Rob’s media credits include producing and hosting the “Mangia Radio” show, 91.7 FM-WHUS, and writing and hosting the cooking show “Food for the Journey.” He appeared on Food Network’s “How Do You Iron Chef?” promotion program while hosting the University of Connecticut’s Annual Culinary Olympics, and on the new cable food program “Boy Meets Still.” Rob has appeared on CBS “The Early Show” to demonstrate the intricacies of gluten free cooking during their “allergy free cooking” week. Local appearances have also been made on WTNH “Connecticut Style” News, NBC 30 News and the “Better Connecticut” talk show program. He has also been interviewed on numerous “Food Talk” radio programs, including “Everyday Food” on the Martha Stewart Living Satellite Channel, and has shared recipes and industry food trend information with many magazines and newspapers nationally.
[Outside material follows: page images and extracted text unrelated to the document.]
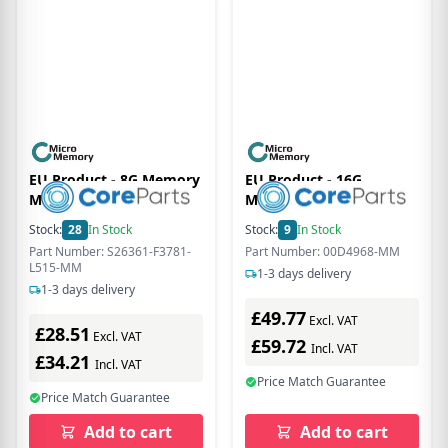
EU Product - 8G Memory
EU Product - 16G
Module 1600Mhz
Memory Module for
Lenovo
Stock:
28
In Stock
Stock:
9
In Stock
Part Number: S26361-F3781-
Part Number: 00D4968-MM
L515-MM
1-3 days delivery
1-3 days delivery
£49.77
Excl. VAT
£28.51
Excl. VAT
£59.72
Incl. VAT
£34.21
Incl. VAT
Price Match Guarantee
Price Match Guarantee
Add to cart
Add to cart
Rob is married and has three young sons. He was introduced to the gluten free lifestyle in the year 2000, when after a lengthy illness, his wife was finally diagnosed with celiac disease. Since that time he has made it a personal mission to create and perfect gluten free recipes which will satisfy even the harshest of critics, including those who do not NEED to be wheat and gluten free. He is the author of “Gluten Free Everyday Cookbook”, “Quick Fix Gluten Free Cookbook”, and “Cooking Light” Gluten Free Baking.